--- START EXCERPT PROVIDED ---

One of the most important political trends of the 2010s was a renewed focus on income and wealth inequality. It was heresy until recently to acknowledge that, since the 1970s, both the Republican and Democratic parties pursued relatively similar policy aims on business deregulation. These policies have resulted in increasing inequality. In the past decade, this has renewed a left-wing movement in the Democratic Party, demanding more populist policies on financial regulation, taxation, social services, and education.
But important to the success of this movement is understanding why the Democratic party drifted from its populist roots. It’s the party that brought us the New Deal and Great Society programs, after all. In the writer and congressional advisor Matt Stoller’s recently published book, Goliath, he makes the case that cause and effect are one and the same: the revival of big monopolies.
He argues the New Deal succeeded not just by redistributing wealth toward impoverished Americans in the Great Depression (through programs everybody knows, such as Social Security). It also did so by breaking the political power of big oligarchs like Andrew Mellon, breaking apart monopolies few think about anymore, such as Mellon’s Alcoa or the A&P grocery store chain.

--- END EXCERPT PROVIDED ---

◆ **WHAT NEEDS TO BE DONE**: Reproduce word for word the part of the passage on inequality and monopolies that opens with the words containing "One of the most" and closes with "services, and education.". The material after this point comes from a separate source.

--- START INFORMATION SUPPLIED ---

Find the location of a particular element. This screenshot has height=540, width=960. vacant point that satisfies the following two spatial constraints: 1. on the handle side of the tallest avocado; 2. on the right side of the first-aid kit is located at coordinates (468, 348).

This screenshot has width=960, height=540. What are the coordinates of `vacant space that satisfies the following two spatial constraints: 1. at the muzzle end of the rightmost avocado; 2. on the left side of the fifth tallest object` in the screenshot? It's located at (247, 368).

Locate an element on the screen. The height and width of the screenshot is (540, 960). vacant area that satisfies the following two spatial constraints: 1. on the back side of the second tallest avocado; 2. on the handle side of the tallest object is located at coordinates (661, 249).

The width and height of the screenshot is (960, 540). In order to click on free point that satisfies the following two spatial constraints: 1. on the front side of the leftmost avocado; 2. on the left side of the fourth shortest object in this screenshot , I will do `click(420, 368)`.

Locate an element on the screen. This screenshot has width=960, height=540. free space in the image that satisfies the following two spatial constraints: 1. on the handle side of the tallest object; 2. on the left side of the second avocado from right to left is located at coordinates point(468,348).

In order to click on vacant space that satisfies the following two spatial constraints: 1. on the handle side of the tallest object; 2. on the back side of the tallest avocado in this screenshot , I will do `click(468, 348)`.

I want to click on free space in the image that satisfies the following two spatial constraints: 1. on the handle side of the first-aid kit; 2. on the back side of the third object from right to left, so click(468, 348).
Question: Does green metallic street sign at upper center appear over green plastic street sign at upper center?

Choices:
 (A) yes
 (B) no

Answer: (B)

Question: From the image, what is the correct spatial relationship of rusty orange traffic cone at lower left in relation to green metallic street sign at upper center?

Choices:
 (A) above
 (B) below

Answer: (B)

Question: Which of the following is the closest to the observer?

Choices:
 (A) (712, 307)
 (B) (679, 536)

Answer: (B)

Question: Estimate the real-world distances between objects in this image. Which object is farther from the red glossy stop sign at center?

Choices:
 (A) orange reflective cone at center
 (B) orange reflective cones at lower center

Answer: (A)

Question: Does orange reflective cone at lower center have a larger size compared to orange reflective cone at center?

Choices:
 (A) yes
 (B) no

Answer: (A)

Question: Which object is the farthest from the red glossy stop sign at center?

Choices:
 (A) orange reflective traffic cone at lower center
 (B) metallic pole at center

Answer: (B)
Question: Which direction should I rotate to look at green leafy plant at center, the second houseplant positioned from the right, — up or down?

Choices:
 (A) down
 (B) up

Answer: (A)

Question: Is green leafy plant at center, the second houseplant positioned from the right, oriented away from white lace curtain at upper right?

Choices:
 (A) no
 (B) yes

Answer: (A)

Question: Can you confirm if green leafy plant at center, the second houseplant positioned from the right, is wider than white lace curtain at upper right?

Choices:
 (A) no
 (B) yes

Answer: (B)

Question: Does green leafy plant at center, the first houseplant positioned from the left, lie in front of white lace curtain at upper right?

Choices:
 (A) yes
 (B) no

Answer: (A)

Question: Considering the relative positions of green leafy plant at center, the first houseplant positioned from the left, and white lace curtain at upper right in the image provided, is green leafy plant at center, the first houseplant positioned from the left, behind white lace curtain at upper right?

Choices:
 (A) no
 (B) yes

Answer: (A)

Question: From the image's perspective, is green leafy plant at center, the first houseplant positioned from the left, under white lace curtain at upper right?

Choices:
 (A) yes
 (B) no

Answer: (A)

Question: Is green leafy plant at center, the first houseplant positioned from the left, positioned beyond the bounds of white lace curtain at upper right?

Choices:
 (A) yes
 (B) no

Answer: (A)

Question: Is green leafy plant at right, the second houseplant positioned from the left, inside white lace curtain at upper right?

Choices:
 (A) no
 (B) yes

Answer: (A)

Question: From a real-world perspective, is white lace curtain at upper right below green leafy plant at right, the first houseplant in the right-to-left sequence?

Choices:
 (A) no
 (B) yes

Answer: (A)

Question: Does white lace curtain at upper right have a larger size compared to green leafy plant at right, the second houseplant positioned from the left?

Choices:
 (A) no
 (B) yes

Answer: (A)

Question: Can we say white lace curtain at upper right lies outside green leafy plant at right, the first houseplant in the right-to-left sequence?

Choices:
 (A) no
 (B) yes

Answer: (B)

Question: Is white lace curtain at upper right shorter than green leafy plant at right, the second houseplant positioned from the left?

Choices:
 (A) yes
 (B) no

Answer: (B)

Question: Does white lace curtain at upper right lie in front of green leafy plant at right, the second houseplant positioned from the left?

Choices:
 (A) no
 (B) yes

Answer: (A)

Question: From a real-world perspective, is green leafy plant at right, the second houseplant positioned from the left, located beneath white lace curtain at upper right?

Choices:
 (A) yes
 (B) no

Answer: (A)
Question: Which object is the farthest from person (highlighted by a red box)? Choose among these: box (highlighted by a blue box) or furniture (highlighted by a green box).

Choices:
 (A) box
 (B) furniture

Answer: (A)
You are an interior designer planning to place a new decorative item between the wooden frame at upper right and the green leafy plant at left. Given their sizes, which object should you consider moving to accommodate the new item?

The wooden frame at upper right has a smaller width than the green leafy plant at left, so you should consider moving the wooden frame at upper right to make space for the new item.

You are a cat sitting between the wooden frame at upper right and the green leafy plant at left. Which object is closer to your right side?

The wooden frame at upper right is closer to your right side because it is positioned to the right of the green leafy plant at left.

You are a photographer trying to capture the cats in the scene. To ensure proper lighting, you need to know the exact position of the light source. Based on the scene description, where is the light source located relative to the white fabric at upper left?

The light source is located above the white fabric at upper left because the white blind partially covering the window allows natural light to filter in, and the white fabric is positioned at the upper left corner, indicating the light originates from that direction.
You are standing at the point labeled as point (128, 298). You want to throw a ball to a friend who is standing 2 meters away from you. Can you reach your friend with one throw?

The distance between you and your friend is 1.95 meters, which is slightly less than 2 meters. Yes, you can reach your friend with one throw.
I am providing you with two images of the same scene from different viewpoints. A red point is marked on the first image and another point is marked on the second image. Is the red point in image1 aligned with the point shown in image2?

--- END INFORMATION SUPPLIED ---

◆ **CORRECT OUTPUT**:
One of the most important political trends of the 2010s was a renewed focus on income and wealth inequality. It was heresy until recently to acknowledge that, since the 1970s, both the Republican and Democratic parties pursued relatively similar policy aims on business deregulation. These policies have resulted in increasing inequality. In the past decade, this has renewed a left-wing movement in the Democratic Party, demanding more populist policies on financial regulation, taxation, social services, and education.